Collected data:
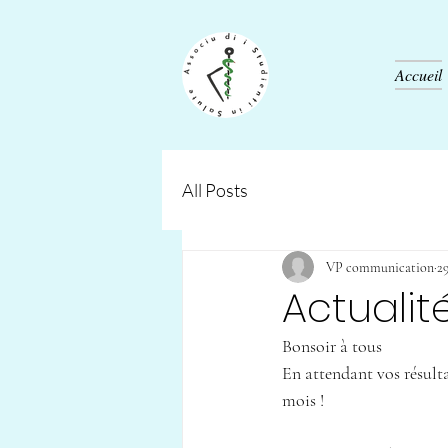
Accueil
All Posts
VP communication
29
Actuali
Bonsoir à tous
En attendant vos résulta
mois !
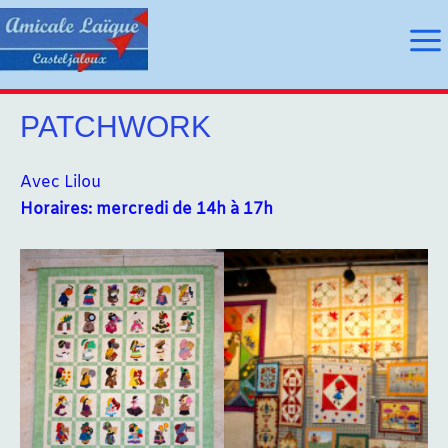
Aller
au
Ma
contenu
Me
PATCHWORK
utateur
Avec Lilou
Horaires: mercredi de 14h à 17h
utateur
u
u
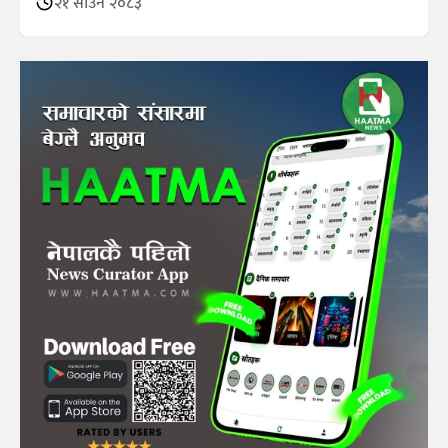
२१ साउन २०८३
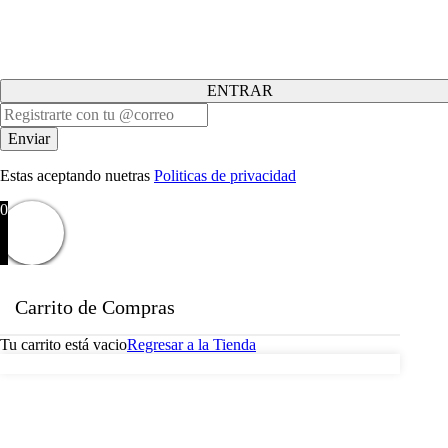
ENTRAR
Estas aceptando nuetras
Politicas de privacidad
0
Carrito de Compras
Tu carrito está vacio
Regresar a la Tienda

Problem to work on: Pictures don't belong in the copy. Restate all the entries exactly.

Output for this exercise:
Accueil
All Posts
VP communication
29
Actuali
Bonsoir à tous
En attendant vos résulta
mois !
Aller
au
Ma
contenu
Me
PATCHWORK
utateur
Avec Lilou
Horaires: mercredi de 14h à 17h
utateur
u
u
२१ साउन २०८३
ENTRAR
Estas aceptando nuetras
Politicas de privacidad
0
Carrito de Compras
Tu carrito está vacio
Regresar a la Tienda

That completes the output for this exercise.